Mechanical Engineering 1st Year Design Studio (MCHE 1920, Dr. Kellam, Spring 2014): This design studio will be an introduction to mechanical engineering design that will involve a mechanical engineering design project. This studio will involved developing a design project to the point of prototyping and to developing a business plan for this product.
Environmental Engineering Studios: The studios are project-based learning courses that meet for 6 hours per week. The first two studios involve both freshmen and sophomore-level environmental engineering students to encourage near-peer learning and mentoring. All of the studios have a strong reflective component (focus groups, visual journals, written reflections) to encourage awareness of student’s learning (metacognition) and progression towards becoming a professional engineer (professional identity formation). These studios also provide the context for many of Cluster’s research projects.
Environmental Engineering Studio, odd years (freshmen and sophomore-level, Drs. Kellam and Walther): This Studio focuses on the intellectual foundations necessary to understand and approach the inherently complex issues in contemporary engineering applications impacting environmental resources.
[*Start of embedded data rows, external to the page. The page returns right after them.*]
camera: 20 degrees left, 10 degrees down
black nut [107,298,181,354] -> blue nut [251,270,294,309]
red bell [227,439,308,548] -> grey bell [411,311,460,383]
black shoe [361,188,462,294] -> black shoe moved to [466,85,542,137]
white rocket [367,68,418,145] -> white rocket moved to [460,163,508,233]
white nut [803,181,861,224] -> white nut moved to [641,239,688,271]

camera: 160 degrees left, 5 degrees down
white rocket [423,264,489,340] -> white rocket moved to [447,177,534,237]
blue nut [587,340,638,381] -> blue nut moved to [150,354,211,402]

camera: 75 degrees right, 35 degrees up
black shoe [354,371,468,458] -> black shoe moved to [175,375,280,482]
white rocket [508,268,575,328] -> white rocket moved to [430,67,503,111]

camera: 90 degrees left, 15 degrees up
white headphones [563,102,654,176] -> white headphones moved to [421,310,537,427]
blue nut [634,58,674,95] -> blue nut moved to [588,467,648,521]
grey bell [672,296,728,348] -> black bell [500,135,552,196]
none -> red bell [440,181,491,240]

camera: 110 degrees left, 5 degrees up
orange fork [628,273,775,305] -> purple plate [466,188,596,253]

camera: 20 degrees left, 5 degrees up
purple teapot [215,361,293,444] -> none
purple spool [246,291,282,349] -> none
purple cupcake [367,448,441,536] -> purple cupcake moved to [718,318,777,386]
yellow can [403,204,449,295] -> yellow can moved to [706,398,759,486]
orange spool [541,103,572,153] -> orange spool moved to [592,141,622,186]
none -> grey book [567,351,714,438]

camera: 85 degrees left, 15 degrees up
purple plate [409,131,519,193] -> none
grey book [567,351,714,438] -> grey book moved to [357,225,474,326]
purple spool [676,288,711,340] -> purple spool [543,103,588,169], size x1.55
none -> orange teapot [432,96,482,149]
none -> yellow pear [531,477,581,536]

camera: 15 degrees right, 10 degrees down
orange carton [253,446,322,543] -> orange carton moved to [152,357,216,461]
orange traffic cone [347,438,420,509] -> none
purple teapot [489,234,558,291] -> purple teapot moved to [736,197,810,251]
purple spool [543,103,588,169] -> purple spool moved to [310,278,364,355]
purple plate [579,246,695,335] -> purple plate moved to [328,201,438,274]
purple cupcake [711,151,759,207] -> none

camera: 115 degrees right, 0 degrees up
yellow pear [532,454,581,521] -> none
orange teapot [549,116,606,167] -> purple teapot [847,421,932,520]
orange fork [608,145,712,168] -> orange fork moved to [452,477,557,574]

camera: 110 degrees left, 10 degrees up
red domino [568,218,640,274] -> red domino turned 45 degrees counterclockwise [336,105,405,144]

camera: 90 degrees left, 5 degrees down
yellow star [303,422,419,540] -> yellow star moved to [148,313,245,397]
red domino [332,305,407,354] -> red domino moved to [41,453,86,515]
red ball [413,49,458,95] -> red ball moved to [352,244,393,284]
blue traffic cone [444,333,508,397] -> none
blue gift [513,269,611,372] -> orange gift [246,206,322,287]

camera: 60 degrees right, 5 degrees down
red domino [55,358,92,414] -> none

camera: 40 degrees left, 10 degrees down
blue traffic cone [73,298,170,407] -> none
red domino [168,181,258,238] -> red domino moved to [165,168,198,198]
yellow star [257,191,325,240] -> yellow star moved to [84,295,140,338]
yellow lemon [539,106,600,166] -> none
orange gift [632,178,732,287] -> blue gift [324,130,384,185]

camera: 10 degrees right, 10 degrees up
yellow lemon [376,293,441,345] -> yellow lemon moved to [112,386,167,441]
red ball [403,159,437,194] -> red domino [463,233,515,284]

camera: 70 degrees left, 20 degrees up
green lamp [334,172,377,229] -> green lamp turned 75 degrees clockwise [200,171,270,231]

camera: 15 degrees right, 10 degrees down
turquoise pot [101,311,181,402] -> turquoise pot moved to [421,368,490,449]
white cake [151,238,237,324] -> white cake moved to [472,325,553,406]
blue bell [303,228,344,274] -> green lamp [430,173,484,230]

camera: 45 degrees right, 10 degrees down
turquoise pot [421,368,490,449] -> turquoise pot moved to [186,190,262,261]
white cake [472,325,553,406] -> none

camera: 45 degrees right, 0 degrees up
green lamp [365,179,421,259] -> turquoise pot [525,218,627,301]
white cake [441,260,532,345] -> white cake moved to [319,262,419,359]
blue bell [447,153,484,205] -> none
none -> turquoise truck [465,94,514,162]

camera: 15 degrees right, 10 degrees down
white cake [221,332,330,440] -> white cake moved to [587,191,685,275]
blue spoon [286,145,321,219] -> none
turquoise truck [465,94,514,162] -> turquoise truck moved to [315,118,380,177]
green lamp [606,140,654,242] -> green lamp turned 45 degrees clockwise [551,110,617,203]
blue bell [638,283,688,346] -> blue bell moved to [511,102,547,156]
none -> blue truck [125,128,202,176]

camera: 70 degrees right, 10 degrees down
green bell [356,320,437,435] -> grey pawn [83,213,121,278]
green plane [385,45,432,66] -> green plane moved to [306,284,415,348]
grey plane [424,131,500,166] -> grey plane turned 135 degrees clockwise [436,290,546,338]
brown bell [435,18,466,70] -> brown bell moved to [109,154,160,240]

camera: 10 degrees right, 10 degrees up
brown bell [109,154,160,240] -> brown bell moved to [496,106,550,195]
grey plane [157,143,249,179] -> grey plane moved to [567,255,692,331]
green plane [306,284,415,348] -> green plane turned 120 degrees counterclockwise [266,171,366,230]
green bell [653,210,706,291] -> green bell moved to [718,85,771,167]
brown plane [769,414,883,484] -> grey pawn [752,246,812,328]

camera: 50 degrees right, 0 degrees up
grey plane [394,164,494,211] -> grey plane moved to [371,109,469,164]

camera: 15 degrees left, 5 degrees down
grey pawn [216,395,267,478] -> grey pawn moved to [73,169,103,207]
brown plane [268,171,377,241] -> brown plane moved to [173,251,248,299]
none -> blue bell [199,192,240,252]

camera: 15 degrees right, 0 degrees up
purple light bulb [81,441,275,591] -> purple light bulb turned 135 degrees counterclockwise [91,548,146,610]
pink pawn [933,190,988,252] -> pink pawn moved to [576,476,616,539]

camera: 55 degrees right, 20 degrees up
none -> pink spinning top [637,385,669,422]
Students are guided through a series of readings that connect the fundamental principles of complex systems thinking with the current discourse around the challenges facing modern society. Group projects throughout the semester provide students with the opportunity to apply systems approaches to selected issues. The projects are situated within a local business context and require students to develop a deep and broad understanding of the socio-technical landscape prior to framing a problem and eventually proposing solutions. Studio students are taught modern engineering tools including visual thinking tools and drafting.
Environmental Engineering Studio, even years (freshmen and sophomore-level (Drs. Kellam and Walther): This Studio focuses on both the need for a systems-level understanding and project management techniques common in professional engineering contexts. The readings and discussions are focused on the role of engineering in today’s complex, socio-technical world. The design challenges are concerned with contemporary environmental issues while focusing on opportunities for application within the local Athens community. Workshops throughout the semester are focused on team, performance, and time management strategies. The projects are focused on local foods, a local sustainability campaign, and a local sustainability problem that the students frame in the local community.
Interdisciplinary Studio (junior-level, Mrs. Guyotte and Dr. Sochacka): This Studio focuses on developing students’ creative problem solving and design skills through two design challenges with specific instruction in observation, modeling, design, creativity, and synthesis. The course readings and discussions are structured around each of the 13 creative thinking tools as specified in the Root-Bernstein book Sparks of Genius. The design challenges are real-world design projects focusing on environmental issues within the local Athens community. The design challenges are ill-structured and help students develop skills not only in solving problems, but in appropriately framing problems within a complex landscape. This Studio is co-enrolled with ARST 3840 Interdisciplinary Art I.
Environmental Engineering Freshmen Seminar (ENVE 1010, Drs. Kellam and Walther): Freshmen-level engineering students are challenged to read high-level theoretical papers in the areas of complex systems and environmental engineering, and to review case studies. These readings and subsequent discussions encourage students to begin to develop their professional identity as environmental engineers.
Principles of Systems Engineering (ENGR 2100, Dr. Kellam): This is a new course that is now required of all Agricultural Engineering majors during their first year. In this course Dr. Kellam focuses on the need for systems thinking and systems engineering and how to integrate systems thinking into engineering projects. She teaches students systems thinking strategies including multiple cause diagrams and sign graphs. She balanced traditional lectures and reading discussions with projects that helped students apply their new understanding of systems engineering to projects.
Fluid Mechanics (ENGR 3160, Dr. Savadatti, Sandy Bird): This is a traditional fluid mechanics class. Sandy Bird, a doctoral candidate in Cluster, is currently developing the laboratories for this course and will be teaching a section in fall 2012.
Engineering Graphics and Visualization (ENVE 1110, Dr. Sochacka): Introductory course in engineering graphics and visualization as applied to processes, devices and systems appropriate to students’ individual engineering disciplines taught by Nicki Sochacka. Class will be comprised of common lectures for all engineering students accompanied by relevant laboratory measurements and data collection to be incorporated into a graphics format appropriate to the students’ respective engineering focuses.
Engineering Economics and Management (ENVE 3520, Dr. Sochacka): Introduction to economic principles and economic analysis from a micro and macro scale. Statistics and system performance studies of environmental engineering systems. Statistics and system performance studies, probabilistic models and simulation, basic economics and capital investments, project elements and organization, managerial concepts and network technique, project scheduling.
Economics of Energy and Sustainable Development (ENVE 4540, Dr. Sochacka): Economic analysis of energy and development, including renewable and non-renewable energy systems, and how they influence the development of sustainable urban and industrial systems.